Last week I went to the funeral of Philip Thompson, who created cartoons for the letters and agony pages of Artists & Illustrators magazine throughout my time as editor there from 2001-2004. Cartoons is perhaps not quite the word - they were drawings with a kind of spontaneity that sprang off the page, belying the experience, knowledge, sense of humour and humanity through which they had percolated.
After several years, I met Philip with Roger Bates, the writer of the agony page (and of an obituary for Philip in the Independent), for lunch in a Soho restaurant. They got on well immediately - we all did - and Philip's rich past as an artist, illustrator, designer, lecturer and author was gradually revealed, as was even more of Roger's extraordinary artistic knowledge, wit and insight. Their conversation was an education to me. That they both usually tended to spurn such social occasions made it particularly miraculous they met and were able to develop this friendship.
The highlight each month during my time at Artists & Illustrators was to receive Roger's singular, knowledgeable and hilarious responses to readers' queries and then Philip's cartoon to illustrate them. It was a marvel they would work for us within our meagre budget. They worked together on this page for more than 12 years, until a few months ago when Philip became too ill to work. A relaunch for the magazine, now under new owners, means that Roger's wit and wisdom will now also be lost to its pages.

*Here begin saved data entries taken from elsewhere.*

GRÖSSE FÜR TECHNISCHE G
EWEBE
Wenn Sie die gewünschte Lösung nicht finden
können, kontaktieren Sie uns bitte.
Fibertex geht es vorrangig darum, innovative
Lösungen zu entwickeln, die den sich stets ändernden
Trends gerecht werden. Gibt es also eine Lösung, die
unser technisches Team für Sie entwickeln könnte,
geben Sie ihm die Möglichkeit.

The two worked on a book of their work together, and despite Philip's distinguished publishing past, they were unable to find someone to take it on. "I've written to scores of publishers but they don't bother to reply," Philip wrote to me. "I spent my early years as a designer in the fifties doing book jackets for every publisher in London but all my contacts are either dead, doing time or in homes for the terminally incontinent. It's like starting all over again with 12-year-old editors and art editors."
I will most remember Philip's quiet voice as he answered the phone each month, the beauty even of the envelopes in which he would send his drawings, the visual splendour of his invoices and the ever-present threat of his Lyme Regis home being covered in a landslide. We left his coffin to the sounds of Miles Davis, retired to a nearby pub, and laughed in his memory.